Les sociétés holocènes du bassin méditerranéen fondent leur évolution entre des processus de mutations internes et de vastes phénomènes de transgressions culturelles qui participent aux recompositions des systèmes de valeurs. Dans ce cadre théorique, le projet structurant INNOV de l’équipe PRBM vise à analyser sur le temps long, depuis la fin de l’Épipaléolithique jusqu’aux débuts de la Protohistoire, la dynamique de ces innovations, leur diffusion et leur assimilation en ciblant plusieurs actions déterminées par les programmes en cours ou à venir à partir de terrains d’étude diversifiés (voir figure). Trois axes complémentaires sont plus particulièrement explorés.
 
 
Schéma synthétique des 3 axes de réflexion du projet INNOV et des actions supports

Premièrement, l’interrogation porte sur les dynamiques d’amorçage de l’innovation, avec trois leviers qui se profilent. Tout d’abord, l’émergence d’une innovation peut être corrélée à des environnements socio-écologiques propices d’accessibilité et de contrôle des ressources. Une innovation peut aussi constituer une réponse à des demandes sociétales spécifiques (innover pour valoriser, pour répondre à une pression démographique ou à des changements dans les modes de production..).
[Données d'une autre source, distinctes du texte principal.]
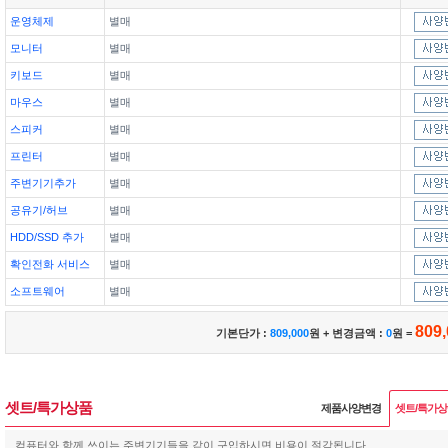
운영체제
별매
모니터
별매
키보드
별매
마우스
별매
스피커
별매
프린터
별매
주변기기추가
별매
공유기/허브
별매
HDD/SSD 추가
별매
확인전화 서비스
별매
소프트웨어
별매
809,
기본단가 :
809,000
원 + 변경금액 :
0
원 =
셋트/특가상품
제품사양변경
셋트/특가
컴퓨터와 함께 쓰이는 주변기기들을 같이 구입하시면 비용이 절감됩니다.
Enfin, via le partage d’idées entre groupes sociaux distincts, la mixité culturelle peut être un formidable tremplin à l’innovation.
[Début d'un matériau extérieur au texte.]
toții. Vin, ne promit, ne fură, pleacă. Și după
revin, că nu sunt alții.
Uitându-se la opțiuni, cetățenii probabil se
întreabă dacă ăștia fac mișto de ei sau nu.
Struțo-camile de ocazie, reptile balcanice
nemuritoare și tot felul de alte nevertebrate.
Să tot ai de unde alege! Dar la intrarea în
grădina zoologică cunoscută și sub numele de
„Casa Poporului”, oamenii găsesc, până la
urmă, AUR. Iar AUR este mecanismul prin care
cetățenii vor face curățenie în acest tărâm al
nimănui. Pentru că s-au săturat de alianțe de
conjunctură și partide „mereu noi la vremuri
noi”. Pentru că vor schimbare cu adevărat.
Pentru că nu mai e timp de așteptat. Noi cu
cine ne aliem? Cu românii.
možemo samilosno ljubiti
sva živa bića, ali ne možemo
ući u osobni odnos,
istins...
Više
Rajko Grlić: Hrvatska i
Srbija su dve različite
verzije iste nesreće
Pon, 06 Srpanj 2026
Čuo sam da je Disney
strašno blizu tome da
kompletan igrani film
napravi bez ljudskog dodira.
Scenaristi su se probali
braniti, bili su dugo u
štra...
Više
Deuxièmement, quels sont les verrous à l’innovation, pourquoi la réprimer et comment se fait-il qu’elle puisse échouer ? Nos angles de lecture sont triples : il peut ne pas y avoir innovation car les potentialités offertes par le milieu sont incompatibles ou qu’un certain déterminisme géographique contraint les sociétés, dans des zones refuges, à demeurer conservatrices. Toute société définit également les termes de ce qui est acceptable. Une population donnée peut négliger une innovation car cette dernière n’est pas conforme à la norme et aux usages. Ce sont donc les conditions d’acceptabilité, d’emprunt ou de non emprunt d’une nouveauté qui doivent être explorées. Enfin, la mise en concurrence entre de grands centres producteurs peut maintenir des frontières sociales, économiques, culturelles. Il suffit que des monopoles priment en un lieu donné pour qu’une innovation ne soit pas admise, voire au contraire mise en rivalité.

Troisièmement, nous cherchons à caractériser les vecteurs, les rythmes de diffusion de l’innovation, ainsi que ses incidences. Tout l’intérêt est ici de détailler par l’identification de la naissance d’une nouveauté, de son transfert (imitation/importation) ou de son refus, quels sont la nature, l’intensité, le rythme et la distribution des flux, en d’autre termes comment se structurent les réseaux, quels sont les groupes émetteurs, ceux récepteurs.

Les différents axes thématiques de l’équipe permettent une approche diachronique et multiscalaire de ces différents processus et des mécanismes sous-jacents à l’évolution culturelle arythmique des sociétés holocènes.